(Information supplied begins)
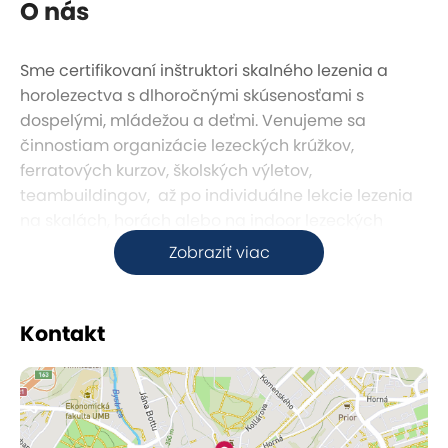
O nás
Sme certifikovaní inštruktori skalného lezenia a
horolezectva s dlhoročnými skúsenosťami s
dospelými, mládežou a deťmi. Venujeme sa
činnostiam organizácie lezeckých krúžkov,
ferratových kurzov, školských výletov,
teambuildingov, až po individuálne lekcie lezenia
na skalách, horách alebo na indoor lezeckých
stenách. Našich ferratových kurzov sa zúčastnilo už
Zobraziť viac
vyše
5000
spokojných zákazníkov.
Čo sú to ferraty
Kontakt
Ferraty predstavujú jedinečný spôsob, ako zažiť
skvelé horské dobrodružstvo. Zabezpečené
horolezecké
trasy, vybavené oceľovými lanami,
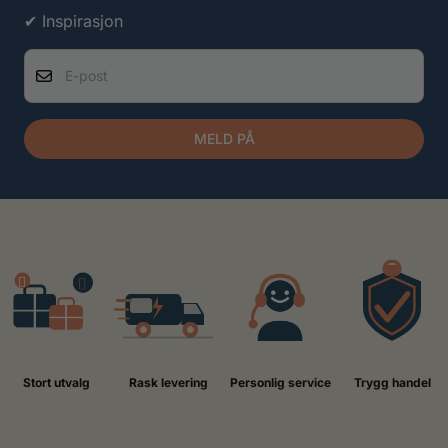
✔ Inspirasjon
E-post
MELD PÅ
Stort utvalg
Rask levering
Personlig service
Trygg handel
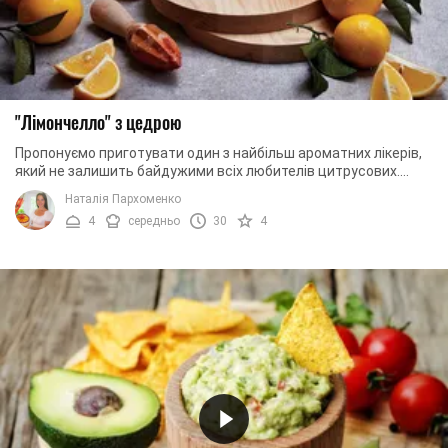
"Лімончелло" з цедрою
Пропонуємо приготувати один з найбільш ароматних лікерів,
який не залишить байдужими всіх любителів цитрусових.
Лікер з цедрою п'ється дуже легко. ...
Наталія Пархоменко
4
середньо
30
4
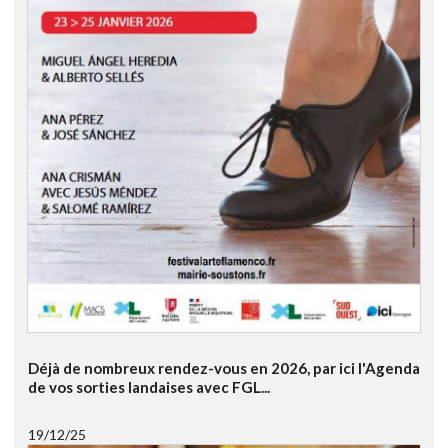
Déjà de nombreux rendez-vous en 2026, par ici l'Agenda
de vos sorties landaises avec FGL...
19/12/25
(Information supplied ends)
How to complete this task =
Return an exact copy of the data above, apart from any pictures.

Task answer =
O nás
Sme certifikovaní inštruktori skalného lezenia a
horolezectva s dlhoročnými skúsenosťami s
dospelými, mládežou a deťmi. Venujeme sa
činnostiam organizácie lezeckých krúžkov,
ferratových kurzov, školských výletov,
teambuildingov, až po individuálne lekcie lezenia
na skalách, horách alebo na indoor lezeckých
stenách. Našich ferratových kurzov sa zúčastnilo už
Zobraziť viac
vyše
5000
spokojných zákazníkov.
Čo sú to ferraty
Kontakt
Ferraty predstavujú jedinečný spôsob, ako zažiť
skvelé horské dobrodružstvo. Zabezpečené
horolezecké
trasy, vybavené oceľovými lanami,
✔ Inspirasjon
E-post
MELD PÅ
Stort utvalg
Rask levering
Personlig service
Trygg handel
"Лімончелло" з цедрою
Пропонуємо приготувати один з найбільш ароматних лікерів,
який не залишить байдужими всіх любителів цитрусових.
Лікер з цедрою п'ється дуже легко. ...
Наталія Пархоменко
4
середньо
30
4
Déjà de nombreux rendez-vous en 2026, par ici l'Agenda
de vos sorties landaises avec FGL...
19/12/25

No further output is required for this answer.